Mais do que nunca, a gestão jurídica preventiva passou a ser ponto de suma importância para o enfrentamento da crise, que pode incluir, dentre outras coisas, a revisão de contratos ativos, visando evitar ou mitigar multas e juros; controle de passivo, acompanhamento e ingresso de medidas para recuperação de dívidas, dentre outras práticas.
Não se pode olvidar que, nem tudo será possível resolver posteriormente, com ação judicial, visto que, conforme já experimentado até aqui, houve divergência entre os juízes do que poderia ser enquadrado no “motivo de força maior” ou “caso fortuito” e, cada qual, delimitou a aplicação desses termos, caso a caso e, alguns, inclusive, exigiram a comprovação contábil de que a pandemia afetou as atividades da empresa.
Nesse sentido, o Superior Tribunal de Justiça, já vinha se posicionando e delimitando os requisitos necessários para a aplicação da excludente de responsabilidade, disposto no art. 393 do Código Civil, que trata do “motivo de força maior” e do “caso fortuito”.
Pelo entendimento exarado pela Corte Superior, para aplicação do dispositivo legal é necessário que a situação que leve ao descumprimento do encargo (i) torne a obrigação impossível de se cumprir; (ii) seja inevitável e; (iii) que não decorra da atividade empresarial desenvolvida, caracterizada como fortuito interno (Resp 1450434/SP).
Assim, a crise econômica, por si só, não poderá ser aceita como argumento para o descumprimento de obrigações, visto que, no entendimento do STJ, estaria dentro dos riscos do desenvolvimento da atividade empresarial, considerado como risco interno (Resp 1341605/PR), nas palavras do Exmo. Ministro Luis Felipe Salomão, citando Bruno Miragem, (…) Em se tratando de responsabilidade objetiva (fundada no risco), a”força maior”, apta a afastar a responsabilidade do devedor, deverá consubstanciar impossibilidade genérica reconhecida em relação a qualquer pessoa. Nessa perspectiva, distingue-se o caso fortuito interno – que, por envolver risco inerente à atividade desempenhada, não poderá ser invocado como excludente da responsabilidade objetiva- do caso fortuito externo (ou força maior), “em que o dano decorre de causa completamente estranha à conduta do agente, e por isso causa de exoneração de responsabilidade” (Miragem, Bruno. Direito civil: direito das obrigações. São Paulo: Saraiva, 2017, p. 530-532)”.
Desta forma, é preciso que o descumprimento da obrigação esteja acompanhado de conjunto fático-comprobatório que demonstre que decorreu não apenas por mera crise financeira, mas que a crise instaurou-se em função da pandemia, demonstrando, assim, o nexo causal entre o estado de calamidade pública e os motivos que levaram determinada pessoa ou empresa à insolvência.

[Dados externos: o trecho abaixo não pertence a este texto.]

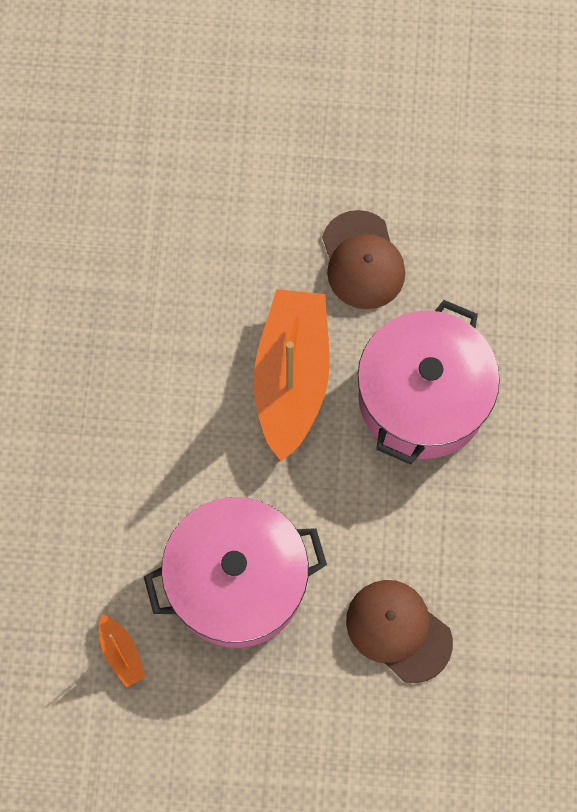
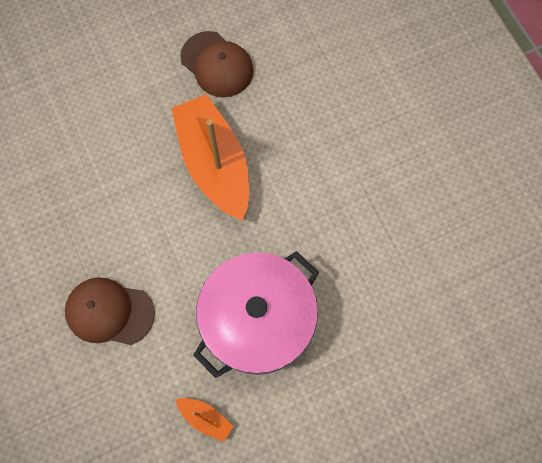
camera: 30 degrees left, 0 degrees up
brown cap [346,580,453,683] -> brown cap moved to [65,277,155,345]
pink pot [357,300,500,465] -> none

Não fosse assim, o caos poderia ser instaurado nas relações privadas, visto que, qualquer um poderia requerer a aplicação do fenômeno do “caso fortuito” ou de “força maior”, gerando uma inadimplência generalizada nas relações jurídicas, o que agravaria demasiadamente a crise já vivida.
Não é demais lembrar que, as ações distribuídas hoje, com pedidos que envolvam a pandemia, poderão se arrastar por anos e, muitas, somente trarão segurança jurídica, com o trânsito em julgado, daqui uns 5 (cinco) anos ou mais.
Diante desse cenário, é importante que as empresas avaliem suas condições como credoras e/ou como devedoras e tenham em mente que, antes de qualquer decisão, que primem por uma análise abrangente, de forma a cogitar a possibilidade de um acordo e, somente em último caso, a judicialização de suas contendas, por ser medida mais onerosa, demorada e que, a curto prazo, traz pouca ou quase nenhuma efetividade.